Saved entries
::::::::

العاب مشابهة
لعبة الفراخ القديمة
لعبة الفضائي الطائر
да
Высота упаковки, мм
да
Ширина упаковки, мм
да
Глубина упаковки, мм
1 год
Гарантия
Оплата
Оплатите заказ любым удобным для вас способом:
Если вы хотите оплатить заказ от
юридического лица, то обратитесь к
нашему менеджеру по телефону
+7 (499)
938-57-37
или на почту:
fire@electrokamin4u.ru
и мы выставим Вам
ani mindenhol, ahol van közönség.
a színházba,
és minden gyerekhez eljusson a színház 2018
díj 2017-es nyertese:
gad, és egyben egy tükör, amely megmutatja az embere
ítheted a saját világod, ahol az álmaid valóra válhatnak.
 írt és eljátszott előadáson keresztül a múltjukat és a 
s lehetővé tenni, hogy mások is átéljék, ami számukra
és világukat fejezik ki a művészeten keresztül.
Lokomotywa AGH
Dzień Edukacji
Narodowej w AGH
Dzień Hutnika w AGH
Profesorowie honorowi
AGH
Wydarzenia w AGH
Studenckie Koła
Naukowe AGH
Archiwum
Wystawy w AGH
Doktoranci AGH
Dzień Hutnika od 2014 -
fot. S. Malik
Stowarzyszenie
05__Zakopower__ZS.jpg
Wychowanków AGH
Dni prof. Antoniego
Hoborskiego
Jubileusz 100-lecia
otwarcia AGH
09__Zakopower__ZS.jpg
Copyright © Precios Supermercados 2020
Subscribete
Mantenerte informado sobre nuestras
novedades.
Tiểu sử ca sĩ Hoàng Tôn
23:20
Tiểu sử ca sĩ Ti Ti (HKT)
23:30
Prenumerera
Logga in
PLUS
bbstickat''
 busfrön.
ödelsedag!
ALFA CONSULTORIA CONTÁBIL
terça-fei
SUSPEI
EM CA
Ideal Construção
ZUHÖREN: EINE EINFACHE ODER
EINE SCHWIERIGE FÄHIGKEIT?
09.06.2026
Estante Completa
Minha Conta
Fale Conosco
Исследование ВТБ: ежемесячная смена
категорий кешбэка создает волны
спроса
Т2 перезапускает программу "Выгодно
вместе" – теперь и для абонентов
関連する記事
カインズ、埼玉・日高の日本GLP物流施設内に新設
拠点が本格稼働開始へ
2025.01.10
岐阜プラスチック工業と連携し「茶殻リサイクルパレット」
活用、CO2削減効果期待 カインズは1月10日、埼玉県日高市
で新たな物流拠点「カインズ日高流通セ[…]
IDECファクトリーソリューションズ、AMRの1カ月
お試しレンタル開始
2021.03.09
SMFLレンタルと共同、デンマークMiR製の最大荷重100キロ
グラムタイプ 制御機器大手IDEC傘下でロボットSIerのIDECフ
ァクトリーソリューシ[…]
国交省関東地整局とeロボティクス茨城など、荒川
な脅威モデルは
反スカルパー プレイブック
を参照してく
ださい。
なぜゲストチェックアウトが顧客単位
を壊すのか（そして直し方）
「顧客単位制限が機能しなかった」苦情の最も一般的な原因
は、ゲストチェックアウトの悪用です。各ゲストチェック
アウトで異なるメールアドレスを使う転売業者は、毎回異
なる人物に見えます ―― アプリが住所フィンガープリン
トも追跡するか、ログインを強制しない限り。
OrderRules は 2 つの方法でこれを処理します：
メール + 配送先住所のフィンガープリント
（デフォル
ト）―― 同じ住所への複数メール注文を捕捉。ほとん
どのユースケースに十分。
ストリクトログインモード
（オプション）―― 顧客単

::::::::

The records above need copying again. Keep each word as it is.

◆ **Task result**:
العاب مشابهة
لعبة الفراخ القديمة
لعبة الفضائي الطائر
да
Высота упаковки, мм
да
Ширина упаковки, мм
да
Глубина упаковки, мм
1 год
Гарантия
Оплата
Оплатите заказ любым удобным для вас способом:
Если вы хотите оплатить заказ от
юридического лица, то обратитесь к
нашему менеджеру по телефону
+7 (499)
938-57-37
или на почту:
fire@electrokamin4u.ru
и мы выставим Вам
ani mindenhol, ahol van közönség.
a színházba,
és minden gyerekhez eljusson a színház 2018
díj 2017-es nyertese:
gad, és egyben egy tükör, amely megmutatja az embere
ítheted a saját világod, ahol az álmaid valóra válhatnak.
 írt és eljátszott előadáson keresztül a múltjukat és a 
s lehetővé tenni, hogy mások is átéljék, ami számukra
és világukat fejezik ki a művészeten keresztül.
Lokomotywa AGH
Dzień Edukacji
Narodowej w AGH
Dzień Hutnika w AGH
Profesorowie honorowi
AGH
Wydarzenia w AGH
Studenckie Koła
Naukowe AGH
Archiwum
Wystawy w AGH
Doktoranci AGH
Dzień Hutnika od 2014 -
fot. S. Malik
Stowarzyszenie
05__Zakopower__ZS.jpg
Wychowanków AGH
Dni prof. Antoniego
Hoborskiego
Jubileusz 100-lecia
otwarcia AGH
09__Zakopower__ZS.jpg
Copyright © Precios Supermercados 2020
Subscribete
Mantenerte informado sobre nuestras
novedades.
Tiểu sử ca sĩ Hoàng Tôn
23:20
Tiểu sử ca sĩ Ti Ti (HKT)
23:30
Prenumerera
Logga in
PLUS
bbstickat''
 busfrön.
ödelsedag!
ALFA CONSULTORIA CONTÁBIL
terça-fei
SUSPEI
EM CA
Ideal Construção
ZUHÖREN: EINE EINFACHE ODER
EINE SCHWIERIGE FÄHIGKEIT?
09.06.2026
Estante Completa
Minha Conta
Fale Conosco
Исследование ВТБ: ежемесячная смена
категорий кешбэка создает волны
спроса
Т2 перезапускает программу "Выгодно
вместе" – теперь и для абонентов
関連する記事
カインズ、埼玉・日高の日本GLP物流施設内に新設
拠点が本格稼働開始へ
2025.01.10
岐阜プラスチック工業と連携し「茶殻リサイクルパレット」
活用、CO2削減効果期待 カインズは1月10日、埼玉県日高市
で新たな物流拠点「カインズ日高流通セ[…]
IDECファクトリーソリューションズ、AMRの1カ月
お試しレンタル開始
2021.03.09
SMFLレンタルと共同、デンマークMiR製の最大荷重100キロ
グラムタイプ 制御機器大手IDEC傘下でロボットSIerのIDECフ
ァクトリーソリューシ[…]
国交省関東地整局とeロボティクス茨城など、荒川
な脅威モデルは
反スカルパー プレイブック
を参照してく
ださい。
なぜゲストチェックアウトが顧客単位
を壊すのか（そして直し方）
「顧客単位制限が機能しなかった」苦情の最も一般的な原因
は、ゲストチェックアウトの悪用です。各ゲストチェック
アウトで異なるメールアドレスを使う転売業者は、毎回異
なる人物に見えます ―― アプリが住所フィンガープリン
トも追跡するか、ログインを強制しない限り。
OrderRules は 2 つの方法でこれを処理します：
メール + 配送先住所のフィンガープリント
（デフォル
ト）―― 同じ住所への複数メール注文を捕捉。ほとん
どのユースケースに十分。
ストリクトログインモード
（オプション）―― 顧客単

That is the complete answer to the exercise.